Il primo dato che emerge è che nell’ultimo triennio sono stati spesi circa 44 milioni di euro, prelevati dalla finanza pubblica ed attribuiti a soggetti privati per la gestione dei dieci Cpr, attualmente attivi sul territorio. Tra questi privati vi sono anche grandi multinazionali che, in tutta Europa, gestiscono Centri di trattenimento o servizi all’interno di istituti penitenziari.
Nel rapporto Cild, i curatori si sono lungamente soffermati sull’effettiva tutela dei diritti fondamentali dei trattenuti. Il rapporto evidenzia come i Cpr siano dei luoghi in cui molto spesso sembrano non rispettare neanche gli standard fissati dal Comitato europeo per la prevenzione della tortura. Come dimostrano i casi, approfonditi nel rapporto, di locali di pernottamento di 20/24 mq in cui dovrebbero “alloggiare” fino a sette trattenuti o di servizi igienici privi di porte, anche quando i bagni sono “a vista” nelle stanze di pernotto.
I servizi sanitari sono affidati non al Servizio sanitario nazionale ma agli enti gestori dei centri ossia a privati, con l’evidente rischio di piegare l’intervento medico e farmacologico a necessità di disciplina e sicurezza delle strutture, come dimostrerebbe l’abuso di psicofarmaci e tranquillanti tra la popolazione trattenuta riscontrato nella maggior parte dei Cpr.
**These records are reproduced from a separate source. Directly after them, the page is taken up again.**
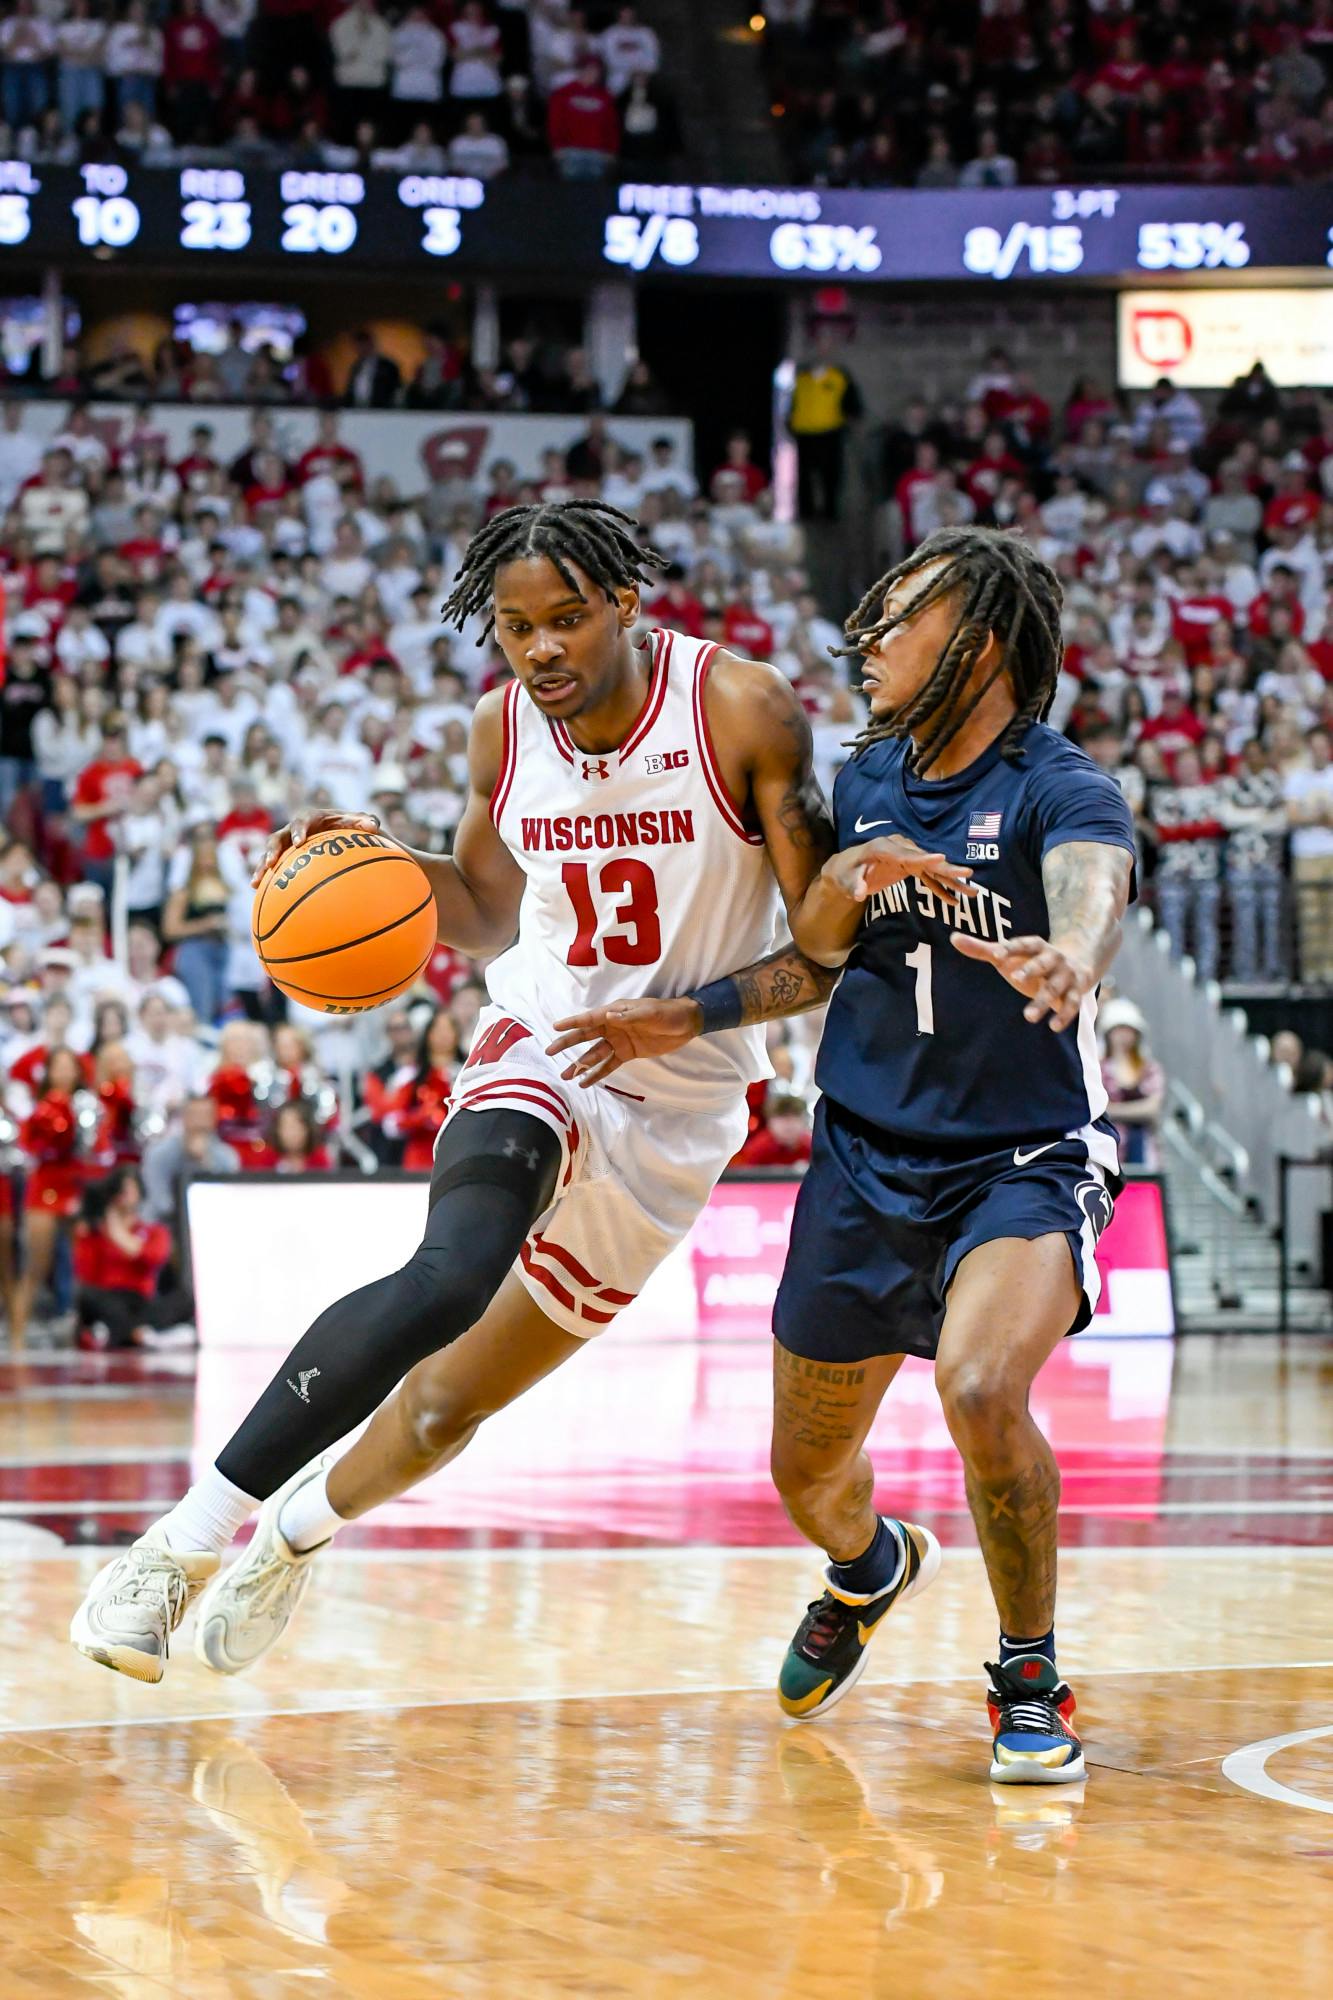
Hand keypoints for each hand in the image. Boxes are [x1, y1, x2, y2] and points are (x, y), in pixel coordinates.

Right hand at [251, 809, 380, 886]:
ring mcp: (288, 844)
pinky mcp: (286, 856)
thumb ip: (367, 823)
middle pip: (278, 837)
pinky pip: (272, 867)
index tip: (299, 844)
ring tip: (255, 882)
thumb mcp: (362, 824)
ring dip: (261, 866)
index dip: (298, 831)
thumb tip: (374, 825)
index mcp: (313, 819)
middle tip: (270, 863)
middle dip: (272, 850)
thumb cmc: (354, 828)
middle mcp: (295, 830)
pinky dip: (265, 877)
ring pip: (270, 853)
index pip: (302, 820)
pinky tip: (257, 891)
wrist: (344, 833)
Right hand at [545, 997, 703, 1086]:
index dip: (572, 1023)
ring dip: (580, 1064)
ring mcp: (618, 1041)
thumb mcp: (650, 1013)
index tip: (555, 1027)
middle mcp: (612, 1026)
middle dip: (567, 1044)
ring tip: (566, 1076)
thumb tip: (608, 1017)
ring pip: (594, 1054)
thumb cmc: (667, 1013)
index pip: (589, 1018)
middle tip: (550, 1052)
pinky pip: (608, 1065)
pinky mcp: (626, 1054)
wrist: (685, 1024)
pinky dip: (597, 1074)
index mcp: (615, 1012)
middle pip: (585, 1036)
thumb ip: (629, 1016)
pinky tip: (585, 1083)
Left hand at [823, 835, 977, 905]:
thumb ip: (854, 885)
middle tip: (968, 873)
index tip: (942, 858)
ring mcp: (907, 857)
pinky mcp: (910, 867)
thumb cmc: (845, 872)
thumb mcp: (845, 879)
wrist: (846, 868)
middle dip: (947, 868)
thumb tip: (859, 894)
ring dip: (951, 880)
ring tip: (972, 890)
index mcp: (884, 847)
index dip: (924, 858)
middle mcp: (900, 848)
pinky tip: (954, 901)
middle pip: (926, 860)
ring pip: (932, 869)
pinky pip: (928, 878)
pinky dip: (940, 889)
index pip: (906, 854)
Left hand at [950, 933, 1092, 1031]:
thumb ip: (982, 949)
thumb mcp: (1009, 955)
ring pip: (1055, 987)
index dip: (1010, 948)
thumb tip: (953, 937)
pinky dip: (1064, 1015)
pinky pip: (1072, 1003)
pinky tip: (1053, 1027)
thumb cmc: (1031, 961)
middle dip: (1031, 970)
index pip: (1023, 945)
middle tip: (1015, 978)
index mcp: (1036, 945)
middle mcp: (1054, 958)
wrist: (1077, 965)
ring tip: (1029, 1017)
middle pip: (1042, 963)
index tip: (995, 955)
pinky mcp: (1076, 992)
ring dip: (1043, 1001)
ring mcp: (1066, 975)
Il rapporto di Cild parla di una situazione di vera e propria “extraterritorialità sanitaria” che porterebbe a continue violazioni dei diritti dei trattenuti: da certificati di idoneità al trattenimento di soggetti affetti da gravi patologie fisiche e psichiche, passando per la presenza delle forze dell’ordine durante le visite mediche, fino a illegittime prassi di isolamento in quelli che dovrebbero essere dei “locali di osservazione sanitaria”. Inoltre, provvedimenti di privazione della libertà personale attribuiti alla competenza della magistratura onoraria (Giudice di Pace) e, nel contempo, l’assenza di un controllo giurisdizionale sulle modalità della custodia. Ne deriva un diritto di informazione e difesa dei trattenuti, nei fatti, mortificato e violato.
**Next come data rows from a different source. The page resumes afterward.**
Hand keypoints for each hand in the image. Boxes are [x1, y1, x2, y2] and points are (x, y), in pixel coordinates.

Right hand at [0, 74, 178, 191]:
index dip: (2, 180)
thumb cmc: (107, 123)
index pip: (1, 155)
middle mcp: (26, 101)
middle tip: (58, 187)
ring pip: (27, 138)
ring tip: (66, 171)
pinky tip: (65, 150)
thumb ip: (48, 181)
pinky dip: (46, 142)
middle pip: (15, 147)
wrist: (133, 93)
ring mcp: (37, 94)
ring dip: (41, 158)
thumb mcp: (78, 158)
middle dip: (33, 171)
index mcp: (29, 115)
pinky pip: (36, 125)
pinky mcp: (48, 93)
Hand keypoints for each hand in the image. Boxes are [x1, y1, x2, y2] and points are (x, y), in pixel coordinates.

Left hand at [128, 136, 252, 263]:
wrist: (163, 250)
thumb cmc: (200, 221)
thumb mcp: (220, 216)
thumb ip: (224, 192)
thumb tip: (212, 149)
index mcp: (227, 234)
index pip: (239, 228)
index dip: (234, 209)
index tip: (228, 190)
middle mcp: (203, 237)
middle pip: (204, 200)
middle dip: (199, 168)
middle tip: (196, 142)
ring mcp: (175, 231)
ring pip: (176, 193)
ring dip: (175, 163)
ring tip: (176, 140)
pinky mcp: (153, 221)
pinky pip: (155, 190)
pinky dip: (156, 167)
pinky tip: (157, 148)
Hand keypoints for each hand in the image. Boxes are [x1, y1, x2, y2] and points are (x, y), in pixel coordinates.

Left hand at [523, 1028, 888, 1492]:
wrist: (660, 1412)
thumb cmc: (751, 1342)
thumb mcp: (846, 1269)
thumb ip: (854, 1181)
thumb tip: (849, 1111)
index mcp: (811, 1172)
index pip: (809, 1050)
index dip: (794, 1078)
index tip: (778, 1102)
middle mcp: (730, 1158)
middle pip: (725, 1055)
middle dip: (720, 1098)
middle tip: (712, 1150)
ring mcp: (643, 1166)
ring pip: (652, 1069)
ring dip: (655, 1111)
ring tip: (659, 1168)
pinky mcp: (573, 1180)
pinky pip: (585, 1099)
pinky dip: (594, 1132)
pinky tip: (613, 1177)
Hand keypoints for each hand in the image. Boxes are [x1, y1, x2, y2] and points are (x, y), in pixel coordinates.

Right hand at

Nel rapporto Cild si raccolgono testimonianze di operatori e avvocati che denunciano pericolose prassi illegittime: i rimpatri dei cittadini tunisini avvenuti dopo pochissimi giorni dall’arrivo nei Cpr, senza aver dato loro la possibilità di richiedere asilo; l’impossibilità per i trattenuti di contattare i propri legali di fiducia fino al giorno successivo all’udienza di convalida del trattenimento; la mancanza nel fascicolo dell’autorità giudiziaria dell’attestazione di idoneità alla vita in comunità ristretta, pur essendo quest’ultima una condizione ineludibile di validità della detenzione all’interno dei Centri; come udienze di convalida e di proroga che mediamente durano dai cinque ai dieci minuti, con provvedimenti dell’autorità giudiziaria che si riducono a formule di stile.
Il rapporto tenta, dunque, di ricostruire tutte le condizioni di eccezione provocate dal diritto che sorregge la detenzione amministrativa dei migranti nei Cpr.